Cerebral Palsy caused by abnormal brain development


Suado suffers from mild cerebral palsy, a condition that affects her ability to speak and manipulate her limbs. According to the Centre for Disease Control (CDC), Cerebral palsy (CP) is a group of disorders that affect a person’s ability to move and maintain balance and posture. CP is caused by abnormal brain development or damage to the developing brain that affects a person’s ability to control his or her muscles. A person with mild CP like Suado, on the other hand, might walk a little awkwardly but not need any special help.

Suado is from a family of 11: four boys, five girls and two parents.

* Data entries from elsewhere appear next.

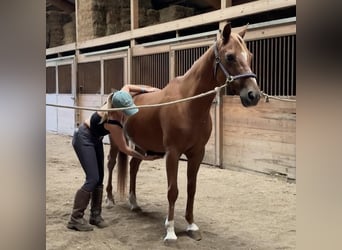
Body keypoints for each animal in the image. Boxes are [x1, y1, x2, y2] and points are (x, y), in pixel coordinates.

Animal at [105, 22, 260, 241]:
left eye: (250, 56)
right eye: (230, 56)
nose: (253, 95)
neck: (188, 104)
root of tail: (118, 93)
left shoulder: (197, 153)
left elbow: (191, 188)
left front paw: (191, 225)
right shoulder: (173, 153)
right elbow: (173, 190)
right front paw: (170, 231)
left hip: (141, 145)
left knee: (134, 167)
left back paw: (134, 203)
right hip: (114, 141)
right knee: (110, 164)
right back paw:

She is the fourth-born child. Her three elder siblings are in secondary schools, while the younger five siblings have not yet attained the formal school-going age. However, they are attending the Duksi Islamic school. Suado’s father is a teacher at Duksi, and her mother is a housewife. With their humble earnings, they cannot afford hospital charges to provide Suado with a comprehensive health recovery.

By having such a condition, Suado has been having difficulty coming to school due to limited mobility and long distance to school. Teacher Cynthia Kiplagat, a Special Needs Education teacher working with the Lutheran World Federation (LWF) in Hagadera, has taken steps to ensure that Suado continues to learn and grow.  “I advised the parents to take Suado to the Educational Assessment and Resource Centre (EARC) for free assessment and informed placement,” she says.

Suado was taken to the resource center, where she was examined and placed at Amani Primary School in Hagadera, which has child-friendly facilities catering to the needs of children like Suado. While at the school, a multi-disciplinary team, which includes the special needs education teacher, the parents, the learner, the assessment officer and an occupational therapist, developed an Individualized Education Programme (IEP) that will help to address the area of need. Because she was already placed with a disability, she started benefiting from the Cash Based Intervention (CBI), which enabled her to access school and be able to gain knowledge and skills.

About the cash support initiative


Suado is among 1,488 children with disabilities in Dadaab and Kakuma refugee camps who have been supported through the cash intervention as guided by the CBI working groups. The identification and eligibility are based on each learner’s vulnerability as defined by an existing vulnerability assessment tool. Caregivers are further sensitized on supplementing the support package with other revenue sources. Cash is disbursed through the Kenyan mobile money transfer service, Mpesa, in Dadaab and virtual bank accounts in Kakuma.

About Amani Primary School and support to special needs learners

Located in Hagadera, Fafi Sub County of Garissa County, Amani Primary School is among the 23 refugee primary schools managed by the Lutheran World Federation (LWF) in the Dadaab Refugee Camp. A total of 1,515 learners are enrolled at Amani (February 2024 data), from PP1 to Grade eight. The school has a special unit for children with disabilities where 78 learners are registered. Suado is among the 78 children.

Learning at Amani ensures that Suado is well protected from harm and social threats, such as physical and sexual abuse, child labour and neglect, that vulnerable girls, including those with disabilities, encounter in refugee camps.